Não que eu esteja ficando velho, mas sabe como é, a gente tem de pensar no futuro. Por isso, resolvi investir minhas economias numa urna funerária. (vulgarmente conhecida como caixão). Não fique chocado, caro leitor, mas quando chegar minha hora posso estar com problemas de crédito, a madeira andar escassa ou as funerárias estarem de greve, sabe-se lá o que pode acontecer para atrapalhar o derradeiro descanso de um mortal. Enquanto outros gastam com farras e bebidas, invisto em meu conforto futuro. Escolhi um modelo 2004, super incrementado (futuramente, se Deus quiser, troco por modelo mais novo). Se você o visse iria ficar com inveja.

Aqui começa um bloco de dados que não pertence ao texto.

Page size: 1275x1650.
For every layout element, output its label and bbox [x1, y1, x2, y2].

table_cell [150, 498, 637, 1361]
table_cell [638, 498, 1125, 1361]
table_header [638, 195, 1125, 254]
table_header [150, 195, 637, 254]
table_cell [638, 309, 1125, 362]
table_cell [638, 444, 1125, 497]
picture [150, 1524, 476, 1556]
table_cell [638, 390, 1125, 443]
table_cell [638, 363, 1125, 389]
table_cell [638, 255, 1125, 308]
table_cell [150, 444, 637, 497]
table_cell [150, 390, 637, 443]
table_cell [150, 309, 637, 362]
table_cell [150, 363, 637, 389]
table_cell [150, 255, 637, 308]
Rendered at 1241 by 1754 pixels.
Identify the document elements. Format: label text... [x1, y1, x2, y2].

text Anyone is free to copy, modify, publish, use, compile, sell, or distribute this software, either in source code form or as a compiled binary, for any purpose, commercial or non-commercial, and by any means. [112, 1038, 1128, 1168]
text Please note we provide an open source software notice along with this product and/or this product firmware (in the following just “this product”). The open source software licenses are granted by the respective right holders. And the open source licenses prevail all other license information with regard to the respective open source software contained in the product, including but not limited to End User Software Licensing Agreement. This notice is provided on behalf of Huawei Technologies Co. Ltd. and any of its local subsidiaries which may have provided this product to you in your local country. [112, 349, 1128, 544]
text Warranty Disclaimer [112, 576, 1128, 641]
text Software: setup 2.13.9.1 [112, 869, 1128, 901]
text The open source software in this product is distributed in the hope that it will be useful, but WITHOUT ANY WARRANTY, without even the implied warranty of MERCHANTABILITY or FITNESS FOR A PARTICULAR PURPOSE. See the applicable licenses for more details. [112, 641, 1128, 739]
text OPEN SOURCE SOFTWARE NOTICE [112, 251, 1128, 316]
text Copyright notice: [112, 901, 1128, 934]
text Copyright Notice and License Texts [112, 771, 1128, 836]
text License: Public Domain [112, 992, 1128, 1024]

Quando chegou a encomenda, novinho em folha, com belos desenhos em alto relevo, todos de casa quiseram dar uma experimentadinha. O filho menor chamou os amiguinhos para brincarem de Drácula.
Depois, surgiu um problema, aliás vários problemas: primeiro - e se nesse meio tempo eu engordasse e meu esqueleto não coubesse mais no caixão? Segundo - mais prosaico - onde guardar esse belo móvel, para que não impressionasse as visitas? A solução foi desarmar minha cama e colocá-lo em seu lugar. Com uma colcha bordada, um travesseiro confortável, ninguém notou a diferença. Aí apareceu outro dos problemas: na hora de fechar a urna para dormir, descobri que sofro de claustrofobia. Me subiu um calor no corpo, as pernas amoleceram, tive impressão de que ia morrer. Menos mal, já morria dentro do próprio caixão.
Descartada a intenção de transformá-lo em cama, o que restava? O triste destino de outras geringonças compradas anteriormente (cadeira do papai, bicicleta ergométrica, esteira, etc): servir de cabide, ou - neste caso - de guarda-trecos. Ajeitado num canto do escritório, nele foram se acumulando discos, revistas, cadernos, eletrodomésticos quebrados, ferramentas, sapatos velhos, etc. Ficou pior que um ninho de ratos. Tenho a impressão de que, quando aquela boa senhora de foice na mão vier me buscar, vai ser melhor comprar outro.